# traditional



## hunter_orange13 (Oct 11, 2008)

i shoot a compound currently, and want to try a recurve or long bow. i've never shot either one (besides the 5 pound ones at scout camps :lol: ) any suggestions? where should i look? i want to keep it cheap!


----------



## TEX-O-BOB (Sep 12, 2007)

You can find good used recurves on Ebay for good prices. Stay in the 58-62 inch bow range, stay in the 45-55 pound draw range, and look for brands like Damon Howat, Martin, Shakespeare, Indian, Bear, and Pearson.


----------



## tuffluckdriller (May 27, 2009)

How long does a longbow or recurve last? Do they eventually lose their spring?


----------



## swbuckmaster (Sep 14, 2007)

what about pse :shock: blackwidow or habu or something like that. I once found a habu bow laying next to a 195" buck i had been hunting. nobody was around and I was tempted by the devil to cut the deers head off and run. lol :twisted: 

I could not believe anyone could have shot one of my bucks with that setup. :lol:


----------



## longbow (Mar 31, 2009)

> How long does a longbow or recurve last? Do they eventually lose their spring?


I'm still shooting the same 63lb longbow that I made in my bowshop 20+ years ago. You got me wondering so I checked the poundage on my bow. It measured 62+ lbs.


----------



## TEX-O-BOB (Sep 12, 2007)

tuffluckdriller said:


> How long does a longbow or recurve last? Do they eventually lose their spring?

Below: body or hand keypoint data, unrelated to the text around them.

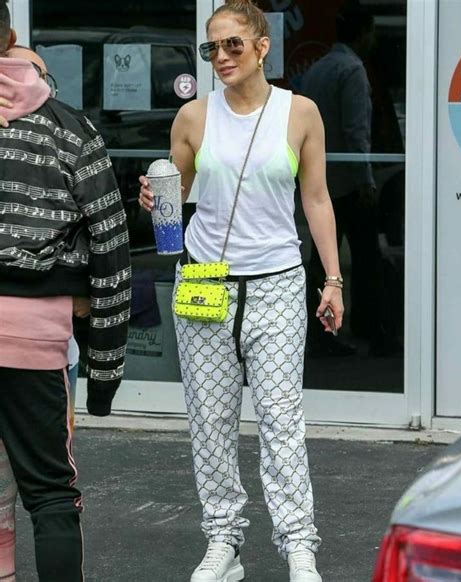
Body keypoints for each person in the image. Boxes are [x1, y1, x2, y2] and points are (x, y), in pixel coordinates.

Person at [139, 1, 343, 580]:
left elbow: (317, 199)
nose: (221, 57)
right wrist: (153, 200)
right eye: (211, 48)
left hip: (277, 282)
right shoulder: (193, 118)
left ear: (261, 47)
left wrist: (332, 279)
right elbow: (171, 194)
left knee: (282, 421)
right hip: (205, 280)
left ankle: (299, 545)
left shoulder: (299, 113)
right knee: (210, 421)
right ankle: (223, 543)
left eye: (232, 45)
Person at [0, 1, 131, 579]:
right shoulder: (69, 128)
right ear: (9, 36)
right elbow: (113, 248)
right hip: (33, 332)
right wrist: (103, 373)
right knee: (51, 494)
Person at [302, 7, 383, 351]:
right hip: (347, 184)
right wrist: (366, 180)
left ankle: (316, 334)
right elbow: (356, 132)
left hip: (320, 179)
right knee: (366, 260)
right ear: (363, 33)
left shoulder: (317, 68)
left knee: (320, 261)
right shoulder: (351, 69)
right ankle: (368, 329)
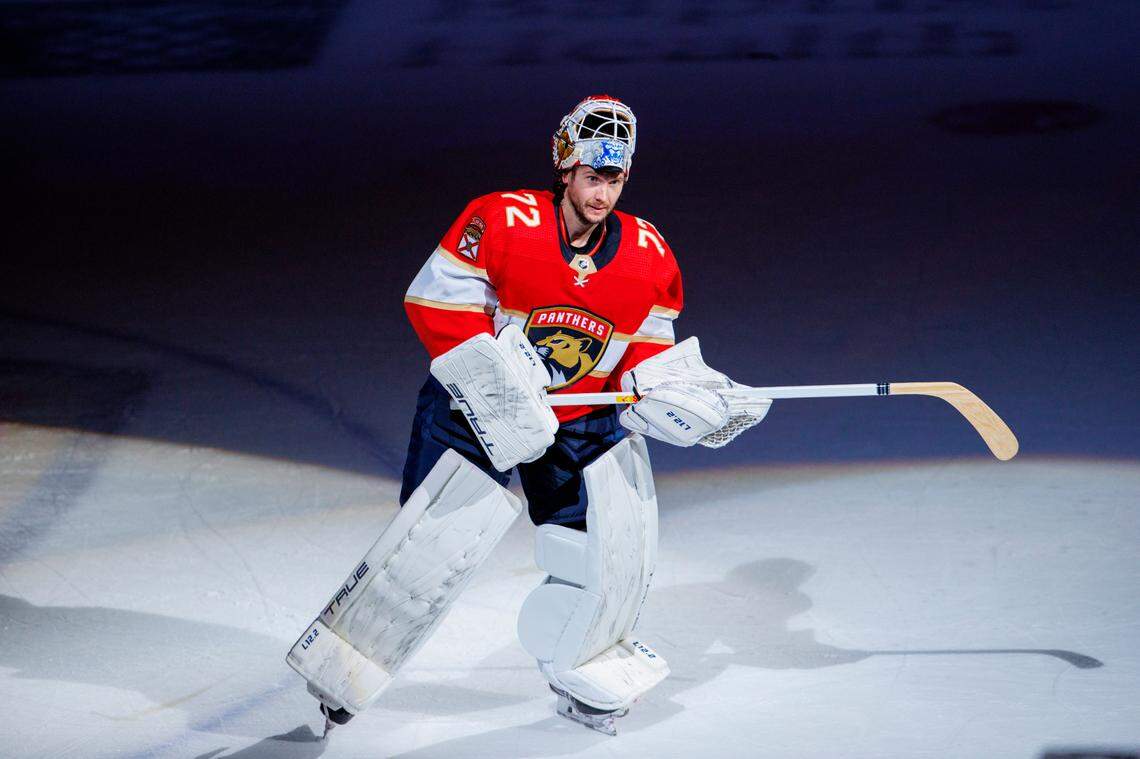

Same here, I've been shooting the same Black Widow for 25 years. Even had it re-finished once. Millions of arrows, and it still shoots right where I point it.  The compounds I've owned are probably in a landfill somewhere... :?


----------



## Califbowmen (Jul 1, 2008)

Tex, I recently purchased a Red Stag takedown, RH, 60", 45lbs. When building arrows, which feathers would you use for right hand shooters, left wing or right wing and why? The bow is fairly inexpensive and seems to be a good starter bow.


----------



## TEX-O-BOB (Sep 12, 2007)

Califbowmen said:


> Tex, I recently purchased a Red Stag takedown, RH, 60", 45lbs. When building arrows, which feathers would you use for right hand shooters, left wing or right wing and why? The bow is fairly inexpensive and seems to be a good starter bow.


Left or right it makes no difference whatsoever. One will spin the arrow into the bow, the other will spin it away from the bow. I shoot both and there is NO difference. Just put the arrow on the string and let her rip!


----------



## idiot with a bow (Sep 10, 2007)

TEX-O-BOB said:


> Califbowmen said:
> 
> 
> > Tex, I recently purchased a Red Stag takedown, RH, 60", 45lbs. When building arrows, which feathers would you use for right hand shooters, left wing or right wing and why? The bow is fairly inexpensive and seems to be a good starter bow.
> ...


Yeah, but what kind of release would you use with right hand feathers, and does it affect where you mount your bubble level? I'm guessing it would change the length of stabilizer you should use.


----------



## TEX-O-BOB (Sep 12, 2007)

No need for stability with a 700 grain arrow... Release, one finger over, two under... I have a bubble in my butt to keep me level so no bubble needed here... :mrgreen:


----------



## Califbowmen (Jul 1, 2008)

I won't be using a bubble or stabilizer or release or sights, just a finger tab and lots of luck. Thanks for the advice Tex.


----------